The Center for Policing Equity provided a free study to the city last year showing Black people are subjected to the use of police force 11.5 times more often than white people.
Black and Latino drivers were up to four times as likely to be searched though police were not four times as likely to find anything illegal during those searches.
Those findings raised eyebrows on the city council, but putting together that study fomented an increasingly fractured relationship between the nonprofit and the police department.
Further complicating the situation was another, which city police officials paid $10,000 for, that appeared to cast some doubt on the center's findings.
But it neither studied the same data nor put the same weight on factors the center deemed to be most important.
To resolve that issue, the city council voted 5-4 this week to bring back the Center for Police Equity for a more thorough presentation, including the second part of the study that was supposed to provide more insight into what might be happening, or happened in the past, that caused the racial disparities in the data.
"We've made the acknowledgment there is disparities in policing," said council member Dustin Good in voting to bring the center back. "The police department's been very active in pursuing programs to address those issues.
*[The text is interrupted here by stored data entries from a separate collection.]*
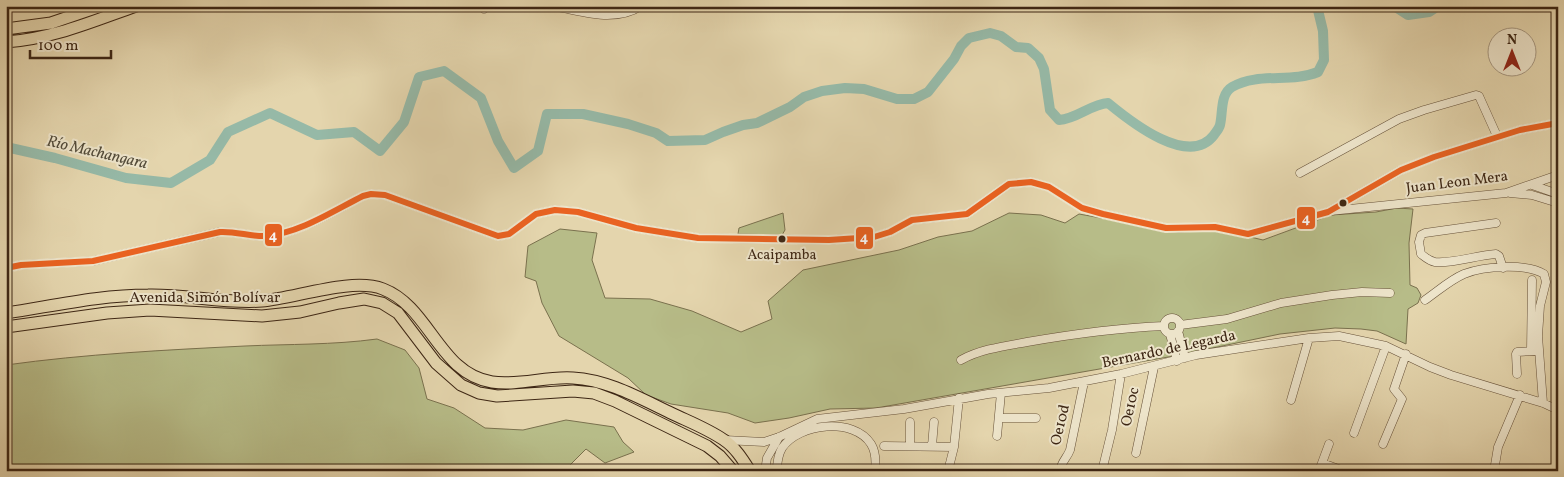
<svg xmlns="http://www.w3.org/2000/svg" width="1564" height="477" font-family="Vollkorn,serif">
<rect width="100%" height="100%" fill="#e4d5ad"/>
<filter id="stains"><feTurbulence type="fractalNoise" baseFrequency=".004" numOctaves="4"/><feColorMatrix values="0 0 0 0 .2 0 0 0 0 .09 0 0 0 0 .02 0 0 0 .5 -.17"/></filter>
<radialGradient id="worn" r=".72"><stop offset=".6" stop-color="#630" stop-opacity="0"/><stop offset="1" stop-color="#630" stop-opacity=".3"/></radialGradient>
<path fill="#b7bc88" stroke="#7a714e" d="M1397 208 1413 209 1409 243 1410 285 1417 288 1421 295 1418 303 1408 309 1406 344 1377 331 1361 329 1335 328 1280 334 1174 356 876 408 830 409 789 418 755 423 728 413 671 404 646 395 628 378 559 336 542 303 536 281 525 277 528 246 560 229 597 233 592 260 605 298 650 299 692 311 741 332 772 319 768 301 803 270 899 250 938 237 972 231 1009 213 1041 215 1065 223 1079 214 1178 232 1217 229 1263 240 1331 215 1376 212Z
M783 213 785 230 782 235 738 234 739 228Z
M377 339 405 350 419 368 427 399 454 408 485 428 523 430 566 420 614 427 623 442 634 452 605 463 586 449 570 465 568 471H6V365C85 354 165 350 245 346 289 344 333 345 377 339Z"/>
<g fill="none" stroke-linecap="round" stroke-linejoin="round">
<path stroke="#96b9a7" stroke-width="10" d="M1394 6 1408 15 1429 12 1438 6
M6 147 55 158 126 178 171 183 210 160 228 132 270 113 317 135 354 132 380 151 404 122 419 77 444 71 481 98 498 141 514 168 538 151 547 114H583L628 124 656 133 668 141 705 140 723 132 743 125 757 123 790 107 804 97 822 91 845 88 864 89 897 99H914L928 92 954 59 961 46 969 38 990 33 1001 36 1016 47 1028 48 1039 58 1044 69 1050 110 1059 120C1077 119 1091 104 1108 103 1131 122 1189 168 1214 135 1216 132 1219 129 1220 125 1223 113 1220 94 1232 87 1258 72 1291 83 1318 72L1324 60 1323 31 1317 6"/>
<g stroke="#67523a" stroke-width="9">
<path id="minor" d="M481 6 484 9
M554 6C582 12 615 23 641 6
M1300 173 1399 119 1424 110 1476 95 1479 96 1497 136
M1532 185 1558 194
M1510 193 1532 195 1558 203
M1330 211 1506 193 1558 175
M1496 223 1425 233 1421 235 1419 242 1421 254C1425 257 1429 261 1435 262 1453 264 1477 255 1496 254L1499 256 1503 268
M6 268 21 265 93 261 220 232C236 231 251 237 266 236 300 233 333 211 363 196L371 194 385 195 498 236 509 234 536 214 555 210 578 212 636 228 698 238 829 240 874 237 890 232 912 220 967 214 1009 184 1031 182 1049 187 1082 208 1103 214 1166 228 1215 227 1248 234 1328 212 1401 170 1434 157 1520 130 1558 123
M1425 300C1438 291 1450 280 1464 274 1484 266 1526 263 1544 274L1546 282 1540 306 1538 336 1543 403
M1164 326a8 8 0 1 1 16 0a8 8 0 1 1-16 0Z
M1180 325 1227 319 1281 303 1332 295 1362 292 1390 293
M1178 331 1185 358
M1170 334 1177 361
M1531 351 1532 280
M961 360C981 349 1005 346 1027 342 1073 334 1118 328 1164 326
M1517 374 1516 354 1517 352 1535 351
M1291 400 1309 338
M999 418H1036
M1354 433 1386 346
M997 436 1001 393
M725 440 764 442 779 437 817 419 904 409 988 394 1049 388 1121 374 1196 355 1309 338 1339 336 1386 346 1430 367 1451 375 1543 403 1558 410
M1383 444 1402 399 1394 389 1406 354
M884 446 954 447
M910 446V422
M932 446 934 422
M1136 453 1154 367
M1322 463 1344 471
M765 471 767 458 779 437
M777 471C777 463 778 455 782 448 799 423 854 417 871 444 876 452 876 462 875 471
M948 471 954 447 959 398
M1060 471C1061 462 1067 458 1070 450L1084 382
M1102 471 1112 430 1121 374
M1319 471 1329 444
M1494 471 1498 447 1520 395"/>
</g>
<g stroke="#3d2614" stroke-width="13">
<path id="highway" d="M6 29 51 23 101 6
M6 42C52 39 93 21 136 6
M6 313C53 306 100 295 148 295 186 294 224 304 262 301 296 298 352 277 383 289 430 307 439 374 492 382 519 386 546 376 573 378 609 380 641 399 673 414 690 422 708 429 724 440 735 447 743 460 750 471
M6 327 107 313 150 310 262 316 300 312 339 303 364 299 382 303 398 313 436 363 461 385 479 393 497 396 573 391 594 393 615 401 707 446 720 456 733 471"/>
</g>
<use href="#minor" stroke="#ede4ca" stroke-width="8"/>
<use href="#highway" stroke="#e4d5ad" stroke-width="11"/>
<g stroke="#ede4ca" stroke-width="10">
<path id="bus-1" d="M6 268 21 265 93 261 220 232C236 231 251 237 266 236 300 233 333 211 363 196L371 194 385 195 498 236 509 234 536 214 555 210 578 212 636 228 698 238 829 240 874 237 890 232 912 220 967 214 1009 184 1031 182 1049 187 1082 208 1103 214 1166 228 1215 227 1248 234 1328 212 1401 170 1434 157 1520 130 1558 123"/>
</g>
<use href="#bus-1" stroke="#e96221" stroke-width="6"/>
</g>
<g fill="#3d2614" stroke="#ede4ca" stroke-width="2">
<circle cx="1343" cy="203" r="4.5"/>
<circle cx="782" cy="239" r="4.5"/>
</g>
<g text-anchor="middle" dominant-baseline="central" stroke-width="4" stroke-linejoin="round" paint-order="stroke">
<g font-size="14" fill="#3d2614" stroke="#ede4ca">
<text x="782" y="255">Acaipamba</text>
</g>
<g font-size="15" fill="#3d2614" stroke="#ede4ca">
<text transform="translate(1457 183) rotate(-7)">Juan Leon Mera</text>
<text x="205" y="298">Avenida Simón Bolívar</text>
<text transform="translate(1169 350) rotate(-12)">Bernardo de Legarda</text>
<text transform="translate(1131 407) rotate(-78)">Oe10c</text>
<text transform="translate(1061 425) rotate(-77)">Oe10d</text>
</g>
<g font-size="16" font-style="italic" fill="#534b39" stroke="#ede4ca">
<text transform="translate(97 153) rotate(13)">Río Machangara</text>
</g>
</g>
<g stroke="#ede4ca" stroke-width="2">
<rect x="1296" y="206" width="20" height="24" rx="5" fill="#e96221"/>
<rect x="264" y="223" width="19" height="24" rx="5" fill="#e96221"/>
<rect x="855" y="226" width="19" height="24" rx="5" fill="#e96221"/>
</g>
<g font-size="14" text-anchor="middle" font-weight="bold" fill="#fff">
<text x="1306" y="223">4</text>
<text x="273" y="240">4</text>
<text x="864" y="242">4</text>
</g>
<rect width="1564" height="477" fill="none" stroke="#e4d5ad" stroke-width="25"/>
<rect x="8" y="8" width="1549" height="462" fill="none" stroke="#3d2614" stroke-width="2.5"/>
<rect x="12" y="12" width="1539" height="452" fill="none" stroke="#3d2614"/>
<g transform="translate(1512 52)"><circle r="24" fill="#ede4ca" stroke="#a79881"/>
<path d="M0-4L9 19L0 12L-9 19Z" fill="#8f2418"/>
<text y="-8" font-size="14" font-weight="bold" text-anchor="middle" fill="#3d2614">N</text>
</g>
<path d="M30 50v8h81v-8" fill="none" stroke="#3d2614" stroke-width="2.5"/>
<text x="38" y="50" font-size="15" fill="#3d2614" stroke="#ede4ca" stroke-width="4" paint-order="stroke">100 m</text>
<rect width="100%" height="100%" filter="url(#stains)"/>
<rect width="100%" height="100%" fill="url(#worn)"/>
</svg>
The department is trending in a direction I think we see as favorable. We need to continue pushing forward. We need to continue having discussions with the community about want kind of society they want to live in."
Council members voting against the plan, including Rose Martinez, are not convinced the center's work can provide meaningful insight into why racial disparities are showing up in the policing data.
"I'm not saying the Elgin Police Department is perfect, but we don't have those extreme issues as what's happening nationally. This is important, but I think we have to go on."
Along with the vote to bring the center back, the council will next tackle possibly the two most controversial police reform suggestions that arose from a residents task force on policing: Forming a civilian review board to give input on police misconduct accusations and banning traffic stops for minor infractions.
The city council will discuss these two topics when it meets as a committee of the whole on March 22.